After a week of largely out-of-sight budget negotiations, Florida lawmakers have ironed out many major spending differences and are on track to wrap up the 2021 regular Legislative Session on time.
House and Senate budget chiefs on Friday night publicly accepted compromises on spending on health care, education and prisons. Some of the key decisions included backing off hundreds of millions of dollars in proposed Medicaid cuts for hospitals and nursing homes that have spent the past year dealing with the COVID-19 pandemic.
Legislative leaders also reached agreement on more than $22 billion in school spending, including a bump in money for teacher salaries as well as $1,000 bonuses for teachers and principals that had been pitched by Gov. Ron DeSantis as a way to reward educators who helped reopen schools.
The bonus plan also includes money going to early learning instructors.
“We feel that those teachers have gone back and worked with these children,” Senate Appropriations Chairwoman Kelli Stargel said.
Stargel and House Appropriations Chairman Jay Trumbull are expected to meet again Sunday to resolve one of the largest outstanding issues: how to spend about $10 billion in federal aid that was part of the American Rescue Plan Act, a stimulus law signed last month by President Joe Biden.
They also need to resolve a push by Senate President Wilton Simpson to boost the wages of low-paid state employees to $13 an hour.
The extra federal money has led to a complicated round of budget negotiations. As the state has reopened during the coronavirus pandemic, the economy has been on the upswing, but lawmakers were skeptical enough that they initially recommended large cuts that would have targeted hospitals, slashed an array of college financial-aid programs and shuttered a handful of prisons.
In the final rounds of negotiations, they backed off plans such as making major health-care cuts. The House and Senate initially proposed slashing base Medicaid payment rates for all hospitals, along with money for a so-called “critical care fund” that provides enhanced payments to 28 hospitals that provide the most charity care in the state. The House also had proposed reducing Medicaid funding for nursing homes. But, ultimately, negotiators agreed on a spending plan that kept intact payments for hospitals and nursing homes.
“Obviously we are pleased with where it appears to be landing,” said Justin Senior, CEO of the Safety Net Hospital Alliance of Florida, which includes public, children’s and teaching hospitals. “We are really thankful.
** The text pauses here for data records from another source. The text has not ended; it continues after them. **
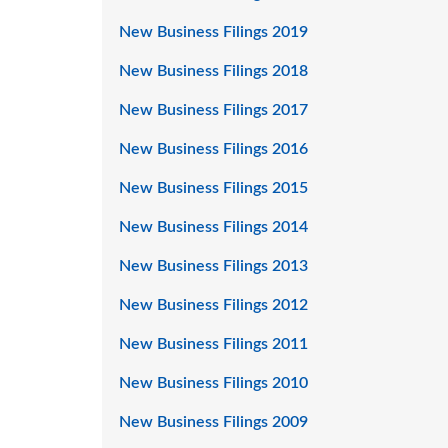
New Business Filings 2019
New Business Filings 2018
New Business Filings 2017
New Business Filings 2016
New Business Filings 2015
New Business Filings 2014
New Business Filings 2013
New Business Filings 2012
New Business Filings 2011
New Business Filings 2010
New Business Filings 2009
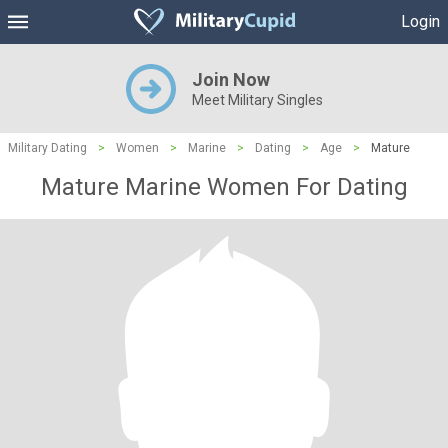
Login
Join Now
Meet Military Singles
Military Dating
>
Women
>
Marine
>
Dating
>
Age
>
Mature
Mature Marine Women For Dating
It’s been a really difficult year for hospitals and hospital workers, but we are really appreciative that even in a strange environment fiscally that the Legislature has maintained their investment in health care.”
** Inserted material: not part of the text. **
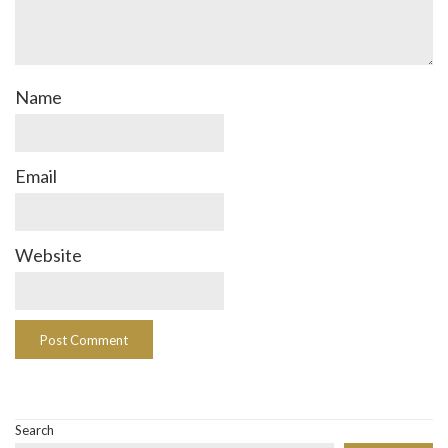
Name
Email
Website
Search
Additionally, the House and Senate agreed to spend $240 million to fund a top priority of House Speaker Chris Sprowls: extending Medicaid postpartum benefits from the currently allowable two months to one year.
Lawmakers have also reached an accord on prison spending after Senate Republicans initially pitched a plan to shut down and demolish four prisons due to a drop in prison admissions that has coincided with the pandemic.
Under an agreement announced Friday night, the Senate accepted a plan drawn up by House Republicans to allow the Department of Corrections to shut down a prison and use the money saved by the facility’s closure to provide bonuses to prison workers.
“Our plan was to say, hey, Department of Corrections, if you would like to make a plan on how to close a prison, you can use those resources to go out and give your hard-working correctional officers a raise,” Trumbull said.
The deal also includes $5 million to be spent on $1,000 bonuses for new correctional officers, part of corrections Secretary Mark Inch’s plan to address chronic staffing shortages and employee turnover he said have contributed to a crisis in the corrections system.
House and Senate leaders, however, have signed off on some noteworthy cuts: They agreed to wipe out a $600 annual stipend that covers textbook costs for top Bright Futures scholarship winners, a move that would save more than $37 million.
They also are eliminating a tuition assistance program, known as the Access to Better Learning and Education grant program, that serves students at some private colleges. The program is funded at $4.6 million in the current year.
Mark Anderson, a lobbyist for the grant program, went before lawmakers Friday night and pleaded with them to at least keep the program in existence even if they won’t set aside money for it in the new budget.
“Please consider at least keeping the statute, so we have an opportunity to show that this program does work,” Anderson said.
The House and Senate must finalize the fiscal 2021-2022 budget by Tuesday because of a legally required 72-hour “cooling off” period before a final vote. The session is scheduled to end Friday. The budget will take effect July 1.
— News Service staff writers Dara Kam and Ryan Dailey contributed to this report.